WHAT THE TASK ASKS: Count the lines in the entries below that include the word "describe". Give nothing but the number.

INFORMATION SUPPLIED:

-- -- --

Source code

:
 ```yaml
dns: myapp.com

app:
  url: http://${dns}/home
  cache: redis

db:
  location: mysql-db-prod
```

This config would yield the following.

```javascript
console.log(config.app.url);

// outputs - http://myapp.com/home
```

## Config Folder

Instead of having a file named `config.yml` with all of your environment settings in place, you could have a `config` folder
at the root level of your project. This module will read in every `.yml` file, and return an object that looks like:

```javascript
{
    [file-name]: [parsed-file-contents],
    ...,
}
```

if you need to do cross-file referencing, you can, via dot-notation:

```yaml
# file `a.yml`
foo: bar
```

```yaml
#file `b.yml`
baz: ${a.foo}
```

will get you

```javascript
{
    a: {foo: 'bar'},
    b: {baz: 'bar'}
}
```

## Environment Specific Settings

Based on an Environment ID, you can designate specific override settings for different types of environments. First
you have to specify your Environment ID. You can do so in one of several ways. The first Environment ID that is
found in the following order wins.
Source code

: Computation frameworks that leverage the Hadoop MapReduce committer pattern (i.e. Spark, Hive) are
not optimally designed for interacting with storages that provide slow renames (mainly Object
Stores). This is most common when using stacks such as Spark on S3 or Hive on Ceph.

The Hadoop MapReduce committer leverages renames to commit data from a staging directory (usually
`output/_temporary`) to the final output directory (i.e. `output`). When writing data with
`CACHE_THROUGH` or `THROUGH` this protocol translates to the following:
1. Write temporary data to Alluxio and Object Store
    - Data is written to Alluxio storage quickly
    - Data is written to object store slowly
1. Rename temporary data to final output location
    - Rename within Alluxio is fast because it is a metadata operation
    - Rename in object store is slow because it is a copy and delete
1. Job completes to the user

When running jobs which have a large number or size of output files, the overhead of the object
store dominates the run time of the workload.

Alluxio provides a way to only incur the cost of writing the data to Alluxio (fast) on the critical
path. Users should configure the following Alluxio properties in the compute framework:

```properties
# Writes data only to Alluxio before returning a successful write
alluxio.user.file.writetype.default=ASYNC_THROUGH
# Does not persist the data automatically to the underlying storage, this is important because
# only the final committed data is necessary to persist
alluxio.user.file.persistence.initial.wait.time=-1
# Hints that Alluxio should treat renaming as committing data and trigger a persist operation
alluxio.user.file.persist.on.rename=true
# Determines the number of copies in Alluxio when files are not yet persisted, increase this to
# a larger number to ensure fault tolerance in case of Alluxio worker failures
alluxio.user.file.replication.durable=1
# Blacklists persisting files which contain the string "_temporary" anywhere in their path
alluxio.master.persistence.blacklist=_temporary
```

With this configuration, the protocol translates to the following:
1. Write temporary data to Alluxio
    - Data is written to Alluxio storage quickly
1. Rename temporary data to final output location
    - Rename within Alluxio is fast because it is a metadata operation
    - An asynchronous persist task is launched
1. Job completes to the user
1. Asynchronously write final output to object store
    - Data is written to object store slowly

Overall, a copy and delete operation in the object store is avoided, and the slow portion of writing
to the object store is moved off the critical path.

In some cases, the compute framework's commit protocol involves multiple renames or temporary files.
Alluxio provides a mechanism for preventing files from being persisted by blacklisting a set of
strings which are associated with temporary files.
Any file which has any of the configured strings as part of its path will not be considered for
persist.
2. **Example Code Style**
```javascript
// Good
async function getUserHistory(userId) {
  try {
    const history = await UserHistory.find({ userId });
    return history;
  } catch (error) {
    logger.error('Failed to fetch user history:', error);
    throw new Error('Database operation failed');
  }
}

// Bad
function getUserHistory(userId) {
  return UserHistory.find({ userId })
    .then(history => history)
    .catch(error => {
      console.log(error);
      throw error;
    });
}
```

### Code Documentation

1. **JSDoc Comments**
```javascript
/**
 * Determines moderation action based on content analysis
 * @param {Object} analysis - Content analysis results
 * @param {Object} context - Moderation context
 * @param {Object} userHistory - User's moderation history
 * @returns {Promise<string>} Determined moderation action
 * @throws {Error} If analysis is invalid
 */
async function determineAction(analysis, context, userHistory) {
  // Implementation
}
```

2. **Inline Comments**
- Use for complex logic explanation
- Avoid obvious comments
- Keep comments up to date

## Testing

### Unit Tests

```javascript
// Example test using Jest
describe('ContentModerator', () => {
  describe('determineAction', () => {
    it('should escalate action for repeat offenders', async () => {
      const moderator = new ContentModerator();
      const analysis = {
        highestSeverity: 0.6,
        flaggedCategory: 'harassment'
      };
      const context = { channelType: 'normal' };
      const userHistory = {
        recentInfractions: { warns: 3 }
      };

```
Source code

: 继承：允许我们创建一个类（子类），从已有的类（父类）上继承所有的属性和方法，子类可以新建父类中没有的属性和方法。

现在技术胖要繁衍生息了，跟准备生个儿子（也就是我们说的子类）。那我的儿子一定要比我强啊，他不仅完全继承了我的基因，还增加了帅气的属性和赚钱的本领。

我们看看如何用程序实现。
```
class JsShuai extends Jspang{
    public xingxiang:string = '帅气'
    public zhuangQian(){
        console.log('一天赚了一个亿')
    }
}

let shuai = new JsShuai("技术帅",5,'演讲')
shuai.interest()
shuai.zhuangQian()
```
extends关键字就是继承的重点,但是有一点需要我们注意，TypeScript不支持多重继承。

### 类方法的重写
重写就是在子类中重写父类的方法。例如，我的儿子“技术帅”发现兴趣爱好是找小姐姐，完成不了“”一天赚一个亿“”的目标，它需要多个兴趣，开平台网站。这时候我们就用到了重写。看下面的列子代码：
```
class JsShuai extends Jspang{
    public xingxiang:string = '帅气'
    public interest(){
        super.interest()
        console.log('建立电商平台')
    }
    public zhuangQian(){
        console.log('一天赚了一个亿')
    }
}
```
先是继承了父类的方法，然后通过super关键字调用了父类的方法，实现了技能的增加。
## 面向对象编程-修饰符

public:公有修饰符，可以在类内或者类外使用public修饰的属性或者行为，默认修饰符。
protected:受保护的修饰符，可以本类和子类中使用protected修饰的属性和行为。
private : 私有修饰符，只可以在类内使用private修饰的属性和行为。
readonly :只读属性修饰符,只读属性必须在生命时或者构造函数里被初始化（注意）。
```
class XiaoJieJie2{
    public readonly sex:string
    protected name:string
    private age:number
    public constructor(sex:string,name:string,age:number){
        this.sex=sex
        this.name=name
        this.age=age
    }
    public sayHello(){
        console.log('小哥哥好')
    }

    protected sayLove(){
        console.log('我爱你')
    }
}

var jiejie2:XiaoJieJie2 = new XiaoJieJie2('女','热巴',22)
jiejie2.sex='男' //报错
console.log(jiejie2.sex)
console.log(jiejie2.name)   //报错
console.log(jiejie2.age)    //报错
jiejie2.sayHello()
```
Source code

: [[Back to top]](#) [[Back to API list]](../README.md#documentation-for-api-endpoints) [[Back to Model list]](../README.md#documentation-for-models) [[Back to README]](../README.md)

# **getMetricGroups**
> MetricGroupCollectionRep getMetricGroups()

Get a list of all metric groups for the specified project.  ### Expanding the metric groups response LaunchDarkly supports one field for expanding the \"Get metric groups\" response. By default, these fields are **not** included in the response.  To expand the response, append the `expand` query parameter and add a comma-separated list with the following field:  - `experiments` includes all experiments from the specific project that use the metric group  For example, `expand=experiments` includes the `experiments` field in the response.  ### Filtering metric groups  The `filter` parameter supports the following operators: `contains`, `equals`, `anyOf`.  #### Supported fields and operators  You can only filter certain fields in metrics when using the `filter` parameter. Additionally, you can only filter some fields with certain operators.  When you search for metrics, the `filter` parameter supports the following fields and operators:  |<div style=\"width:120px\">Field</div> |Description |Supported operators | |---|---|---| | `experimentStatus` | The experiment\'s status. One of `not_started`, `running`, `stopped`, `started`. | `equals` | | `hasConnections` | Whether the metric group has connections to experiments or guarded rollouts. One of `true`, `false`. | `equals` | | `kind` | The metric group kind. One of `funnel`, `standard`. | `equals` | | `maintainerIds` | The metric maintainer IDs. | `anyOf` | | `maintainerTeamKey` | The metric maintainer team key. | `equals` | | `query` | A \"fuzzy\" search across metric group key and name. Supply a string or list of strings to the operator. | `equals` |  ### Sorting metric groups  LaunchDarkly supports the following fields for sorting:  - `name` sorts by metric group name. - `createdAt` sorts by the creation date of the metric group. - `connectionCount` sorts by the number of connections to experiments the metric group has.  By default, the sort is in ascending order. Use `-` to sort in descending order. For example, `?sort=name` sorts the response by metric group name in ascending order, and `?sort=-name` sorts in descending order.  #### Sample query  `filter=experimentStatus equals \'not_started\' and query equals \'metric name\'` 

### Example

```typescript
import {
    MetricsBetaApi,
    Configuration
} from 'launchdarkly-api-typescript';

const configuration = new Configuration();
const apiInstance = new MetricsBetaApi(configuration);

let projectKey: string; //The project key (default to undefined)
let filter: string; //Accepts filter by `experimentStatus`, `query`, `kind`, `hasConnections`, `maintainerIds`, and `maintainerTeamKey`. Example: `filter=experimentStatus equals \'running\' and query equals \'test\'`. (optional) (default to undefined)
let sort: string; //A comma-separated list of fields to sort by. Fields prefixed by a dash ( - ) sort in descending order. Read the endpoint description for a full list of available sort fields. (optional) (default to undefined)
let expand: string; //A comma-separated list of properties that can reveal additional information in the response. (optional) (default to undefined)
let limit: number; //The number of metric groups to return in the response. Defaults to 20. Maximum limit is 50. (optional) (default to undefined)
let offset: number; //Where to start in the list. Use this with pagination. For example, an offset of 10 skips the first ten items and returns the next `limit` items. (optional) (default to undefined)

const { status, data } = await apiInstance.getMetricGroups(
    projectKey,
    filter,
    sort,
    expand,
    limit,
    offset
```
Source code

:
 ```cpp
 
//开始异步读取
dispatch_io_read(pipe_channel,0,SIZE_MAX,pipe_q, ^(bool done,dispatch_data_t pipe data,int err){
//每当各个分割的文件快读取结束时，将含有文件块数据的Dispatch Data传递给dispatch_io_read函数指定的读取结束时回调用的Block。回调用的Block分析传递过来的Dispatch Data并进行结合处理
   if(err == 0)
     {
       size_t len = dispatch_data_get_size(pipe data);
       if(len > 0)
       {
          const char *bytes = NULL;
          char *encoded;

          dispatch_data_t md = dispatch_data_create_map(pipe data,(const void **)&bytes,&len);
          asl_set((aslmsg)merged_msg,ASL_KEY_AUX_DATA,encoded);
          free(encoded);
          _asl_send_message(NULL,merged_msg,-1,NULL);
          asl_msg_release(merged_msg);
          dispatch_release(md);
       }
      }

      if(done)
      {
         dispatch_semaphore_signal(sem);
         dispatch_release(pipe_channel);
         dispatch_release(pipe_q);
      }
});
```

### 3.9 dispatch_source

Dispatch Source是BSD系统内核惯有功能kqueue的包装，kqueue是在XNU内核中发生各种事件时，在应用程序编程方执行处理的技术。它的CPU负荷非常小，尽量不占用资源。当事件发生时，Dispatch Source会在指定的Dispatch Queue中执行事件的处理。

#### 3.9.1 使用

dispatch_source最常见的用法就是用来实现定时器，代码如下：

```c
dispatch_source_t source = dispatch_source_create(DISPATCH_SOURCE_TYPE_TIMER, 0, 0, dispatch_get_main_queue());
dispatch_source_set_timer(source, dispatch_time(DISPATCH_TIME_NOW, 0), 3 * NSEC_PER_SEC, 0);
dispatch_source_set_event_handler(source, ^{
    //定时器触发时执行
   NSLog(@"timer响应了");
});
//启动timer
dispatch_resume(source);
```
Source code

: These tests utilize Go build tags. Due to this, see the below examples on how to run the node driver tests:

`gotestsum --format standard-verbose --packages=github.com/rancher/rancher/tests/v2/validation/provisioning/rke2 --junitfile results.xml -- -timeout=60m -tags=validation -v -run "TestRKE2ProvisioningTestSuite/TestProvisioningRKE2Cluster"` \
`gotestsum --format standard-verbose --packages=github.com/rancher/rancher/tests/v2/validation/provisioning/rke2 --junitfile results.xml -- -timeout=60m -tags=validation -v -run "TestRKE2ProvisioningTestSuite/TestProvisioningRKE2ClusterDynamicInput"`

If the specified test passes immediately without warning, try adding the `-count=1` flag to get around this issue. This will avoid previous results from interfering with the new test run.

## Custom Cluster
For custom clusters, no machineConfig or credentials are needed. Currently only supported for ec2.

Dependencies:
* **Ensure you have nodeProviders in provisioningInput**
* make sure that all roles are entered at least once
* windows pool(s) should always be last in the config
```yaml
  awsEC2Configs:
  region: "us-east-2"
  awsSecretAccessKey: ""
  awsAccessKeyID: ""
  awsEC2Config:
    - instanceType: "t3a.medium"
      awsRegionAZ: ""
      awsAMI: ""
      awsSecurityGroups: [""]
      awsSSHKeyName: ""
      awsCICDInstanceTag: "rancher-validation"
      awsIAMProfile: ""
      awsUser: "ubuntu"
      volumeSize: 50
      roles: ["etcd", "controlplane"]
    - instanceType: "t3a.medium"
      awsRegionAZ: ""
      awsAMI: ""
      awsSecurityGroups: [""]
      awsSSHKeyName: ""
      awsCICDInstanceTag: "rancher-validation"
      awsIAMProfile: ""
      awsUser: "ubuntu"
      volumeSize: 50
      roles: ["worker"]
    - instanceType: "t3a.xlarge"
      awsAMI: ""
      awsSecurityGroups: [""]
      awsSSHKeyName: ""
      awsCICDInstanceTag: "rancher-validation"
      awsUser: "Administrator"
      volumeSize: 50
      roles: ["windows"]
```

-- -- --

WRITTEN RESPONSE: 2